On the one hand, I'm completely charmed. It's like magic. Melt some wax and smear it on a board and I've discovered this thing called encaustic. Who knew there was an actual name for it? And that it was 2000 years old? Though I worked hard and addressed a ton of technical issues in my rush to hang a show in a month, I never lost my sense of joyful disaster. It was not fun exactly, but it was completely absorbing. I still think about it all the time.
On the other hand, I have an MFA in writing, I've published several short stories. I have a novel I'm in the middle of rewriting. I write, that's my identity. So WTF?

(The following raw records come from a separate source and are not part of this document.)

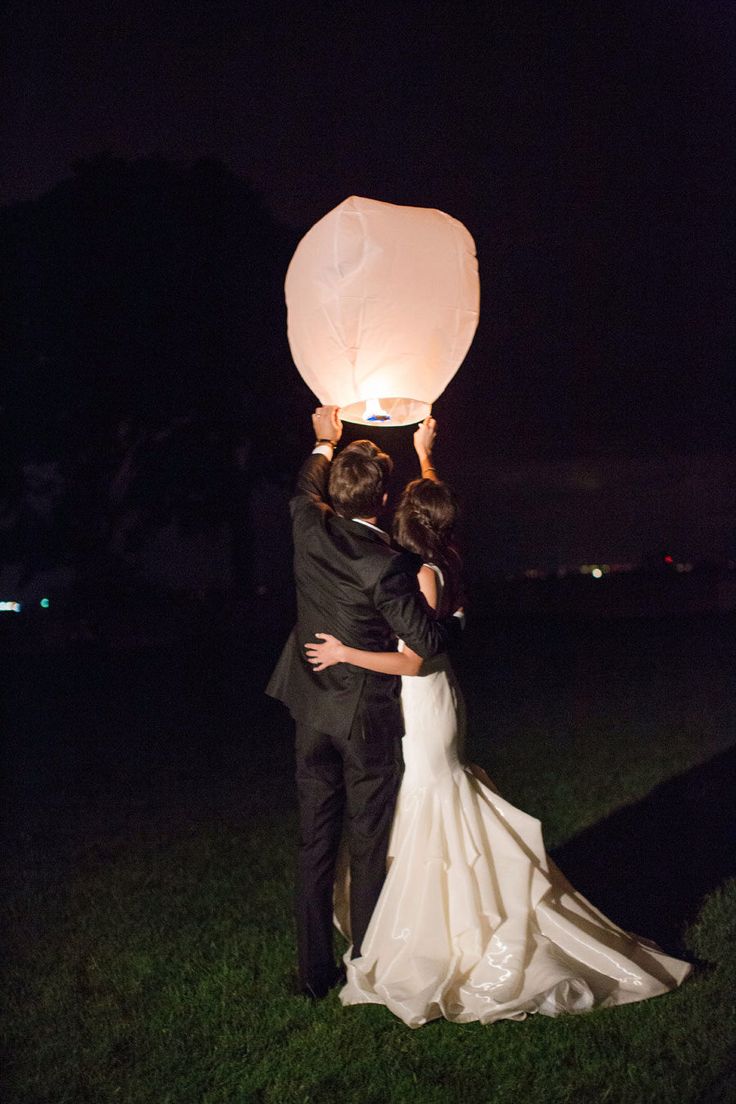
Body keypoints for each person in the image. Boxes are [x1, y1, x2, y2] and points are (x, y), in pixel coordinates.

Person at [305, 417, 692, 1027]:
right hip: (440, 700)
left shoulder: (423, 576)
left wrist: (345, 652)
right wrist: (424, 455)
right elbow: (434, 506)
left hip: (424, 696)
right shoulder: (444, 554)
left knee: (432, 798)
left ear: (410, 521)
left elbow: (413, 657)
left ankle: (445, 926)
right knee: (432, 797)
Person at [266, 406, 462, 1000]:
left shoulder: (306, 524)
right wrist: (456, 619)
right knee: (368, 843)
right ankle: (366, 966)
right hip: (364, 723)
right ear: (381, 502)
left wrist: (324, 441)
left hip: (311, 712)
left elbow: (304, 485)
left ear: (333, 496)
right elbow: (428, 645)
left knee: (315, 842)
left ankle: (311, 974)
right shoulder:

Here's the thing. My brother, Jason and I, were constantly drawing, sculpting in clay and sometimes steel, and making vitrified porcelain enamel panels and tiles. Other projects as needed, though not so much painting. Jason was two years younger and his work always looked so precise and contained. To my eye, it looked really good. My work was wobbly and all over. I drew a lot of castles and horses. Our parents seemed to praise his work more than mine, and I eventually stopped doing art stuff. So years later, my brother is gone (a long story, for another time) and I'm having a glass of wine with the parents. By then I've been to Reed and pretty much set myself on the path that will eventually lead to my making $25 per story (whoo). One of the parents asks, inevitably, "why writing?" I reply, "Jason was so gifted visually. He was the one who had the talent." Their mouths drop open in unison. After stuttering, one of them says, "No, K, you were the one with the talent."
Note to other parents out there: Tell your kid before they become English majors at rigorous private colleges.
As I write the above story, I realize that I am still a kid, living in the world where if one kid has something it automatically means the other kid doesn't. Why couldn't both artists' kids have talent? As a child I couldn't fathom such a thing. It was an either/or. So I chose writing, which meant never doing visual art again.
Is everyone like this? Or have I been wrong-headed all my life?
Anyway, I still want to sell my book. I thought of this cool way to up-tension the whole thing. More about that later. In the meantime, someone I know just sold to Ellery Queen. No cheap rag there!